If $\sup C < \sup A\sup B < 0$ then $\frac {\sup C}{\sup B} < \sup A < 0$ and we can find an $a\in A$ so that $\frac {\sup C}{\sup B} < a$. As $\sup B > 0$ there is a $b \in B$ so that $0 < b \le \sup B$ so $\frac 1b \ge \frac 1 {\sup B}$ and $\frac {\sup C}b \le \frac {\sup C}{\sup B} < a < 0$.

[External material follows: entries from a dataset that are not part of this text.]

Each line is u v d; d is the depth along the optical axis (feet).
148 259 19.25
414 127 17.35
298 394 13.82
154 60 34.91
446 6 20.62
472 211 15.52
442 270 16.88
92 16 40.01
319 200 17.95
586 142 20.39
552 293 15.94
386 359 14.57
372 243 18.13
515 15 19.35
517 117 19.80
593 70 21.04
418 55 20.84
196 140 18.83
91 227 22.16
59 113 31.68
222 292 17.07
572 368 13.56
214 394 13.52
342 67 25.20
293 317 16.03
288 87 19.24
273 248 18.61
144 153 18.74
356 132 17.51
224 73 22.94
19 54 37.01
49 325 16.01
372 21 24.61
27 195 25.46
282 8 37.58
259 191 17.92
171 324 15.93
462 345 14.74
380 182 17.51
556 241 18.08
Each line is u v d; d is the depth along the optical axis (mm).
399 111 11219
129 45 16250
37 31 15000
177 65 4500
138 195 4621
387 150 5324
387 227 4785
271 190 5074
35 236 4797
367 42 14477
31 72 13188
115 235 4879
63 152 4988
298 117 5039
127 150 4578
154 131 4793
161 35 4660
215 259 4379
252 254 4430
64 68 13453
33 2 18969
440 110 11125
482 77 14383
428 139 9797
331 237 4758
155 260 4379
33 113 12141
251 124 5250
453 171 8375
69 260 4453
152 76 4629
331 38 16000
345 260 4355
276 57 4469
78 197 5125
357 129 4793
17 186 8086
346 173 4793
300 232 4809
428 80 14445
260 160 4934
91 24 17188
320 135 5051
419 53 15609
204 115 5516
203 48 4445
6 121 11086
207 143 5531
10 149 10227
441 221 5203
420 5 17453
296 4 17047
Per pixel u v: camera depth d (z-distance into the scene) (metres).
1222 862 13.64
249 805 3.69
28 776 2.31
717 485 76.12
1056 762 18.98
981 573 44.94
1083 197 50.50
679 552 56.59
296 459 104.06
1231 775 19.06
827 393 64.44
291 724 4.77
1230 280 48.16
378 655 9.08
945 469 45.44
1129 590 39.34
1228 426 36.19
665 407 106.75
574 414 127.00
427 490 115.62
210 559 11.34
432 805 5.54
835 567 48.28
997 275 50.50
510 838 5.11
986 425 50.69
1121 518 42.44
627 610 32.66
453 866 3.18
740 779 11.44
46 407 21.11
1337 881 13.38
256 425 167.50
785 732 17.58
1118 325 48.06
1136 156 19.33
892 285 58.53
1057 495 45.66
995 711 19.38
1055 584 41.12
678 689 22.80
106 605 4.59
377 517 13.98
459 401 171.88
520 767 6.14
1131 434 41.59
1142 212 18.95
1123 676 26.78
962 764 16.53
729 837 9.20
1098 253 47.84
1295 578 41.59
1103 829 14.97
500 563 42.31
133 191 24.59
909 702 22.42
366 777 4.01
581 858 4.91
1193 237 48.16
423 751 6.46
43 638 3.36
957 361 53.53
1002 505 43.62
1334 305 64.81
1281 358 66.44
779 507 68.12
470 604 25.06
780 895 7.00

So $\sup C < ab < 0$. But $ab \in C$ and that is a contradiction.

Answer 3

We assume that $\sup A=:\sigma_A$ and $\sup B=:\sigma_B$ are finite. Let an $\epsilon>0$ be given. Since multiplication is continuous at the point $(\sigma_A,\sigma_B)\in{\mathbb R}^2$ there is a $\delta>0$ such that $$|a-\sigma_A|<\delta \ \ \wedge\ \ |b-\sigma_B|<\delta\qquad\Rightarrow \qquad ab>\sigma_A\sigma_B-\epsilon\ .$$ By definition of the supremum we can choose here $a\in A$ and $b\in B$. This implies $$\sigma_C\geq ab>\sigma_A\sigma_B-\epsilon\ ,$$ and as $\epsilon>0$ was arbitrary we can conclude that $\sigma_C\geq\sigma_A\sigma_B$.